[Work instruction] With all pictures omitted, return verbatim the lines from the beginning of the records below through the line containing "the number of".

*** Exercise inputs Section Begins ***

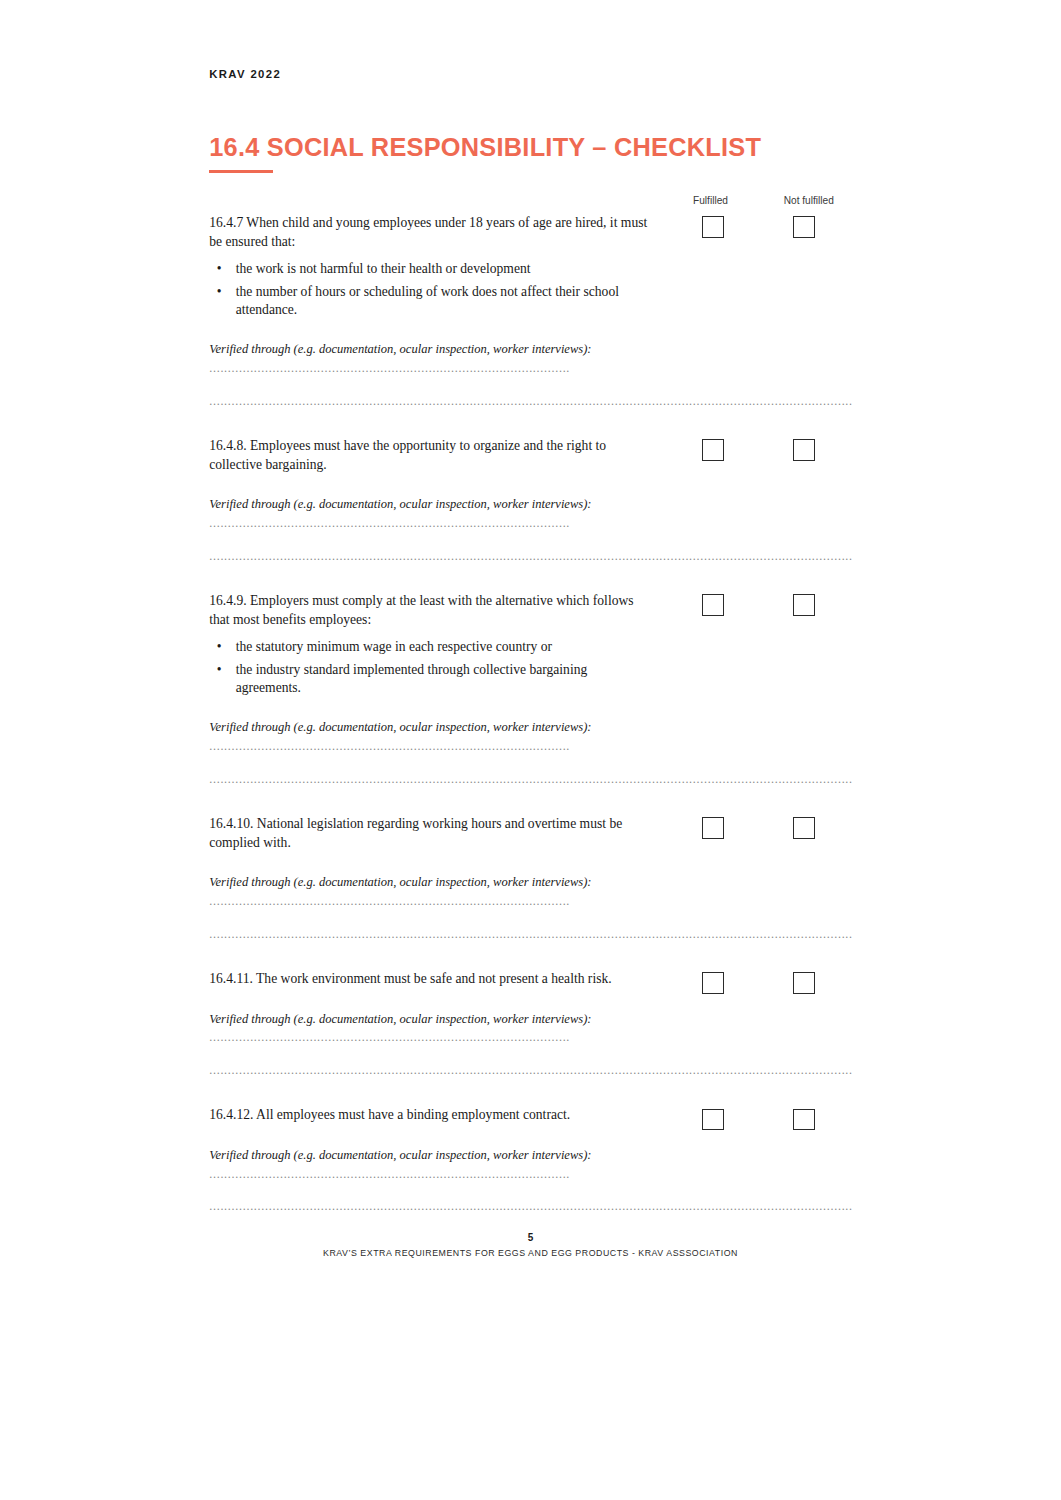KRAV 2022
16.4 SOCIAL RESPONSIBILITY – CHECKLIST
Fulfilled Not fulfilled
16.4.7 When child and young employees under 18 years of age are hired, it must be ensured that:
the work is not harmful to their health or development
the number of hours or scheduling of work does not affect their school attendance.
Verified through (e.g. documentation, ocular inspection, worker interviews): .................................................................................................
...........................................................................................................................................................................................................................
16.4.8. Employees must have the opportunity to organize and the right to collective bargaining.
Verified through (e.g. documentation, ocular inspection, worker interviews): .................................................................................................
...........................................................................................................................................................................................................................
16.4.9. Employers must comply at the least with the alternative which follows that most benefits employees:
the statutory minimum wage in each respective country or
the industry standard implemented through collective bargaining agreements.
Verified through (e.g. documentation, ocular inspection, worker interviews): .................................................................................................
...........................................................................................................................................................................................................................
16.4.10. National legislation regarding working hours and overtime must be complied with.
Verified through (e.g. documentation, ocular inspection, worker interviews): .................................................................................................
...........................................................................................................................................................................................................................
16.4.11. The work environment must be safe and not present a health risk.
Verified through (e.g. documentation, ocular inspection, worker interviews): .................................................................................................
...........................................................................................................................................................................................................................
16.4.12. All employees must have a binding employment contract.
Verified through (e.g. documentation, ocular inspection, worker interviews): .................................................................................................
...........................................................................................................................................................................................................................
5
KRAV’S EXTRA REQUIREMENTS FOR EGGS AND EGG PRODUCTS - KRAV ASSSOCIATION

*** Exercise inputs Section Ends ***

[Answer box]
KRAV 2022
16.4 SOCIAL RESPONSIBILITY – CHECKLIST
Fulfilled Not fulfilled
16.4.7 When child and young employees under 18 years of age are hired, it must be ensured that:
the work is not harmful to their health or development
the number of hours or scheduling of work does not affect their school attendance.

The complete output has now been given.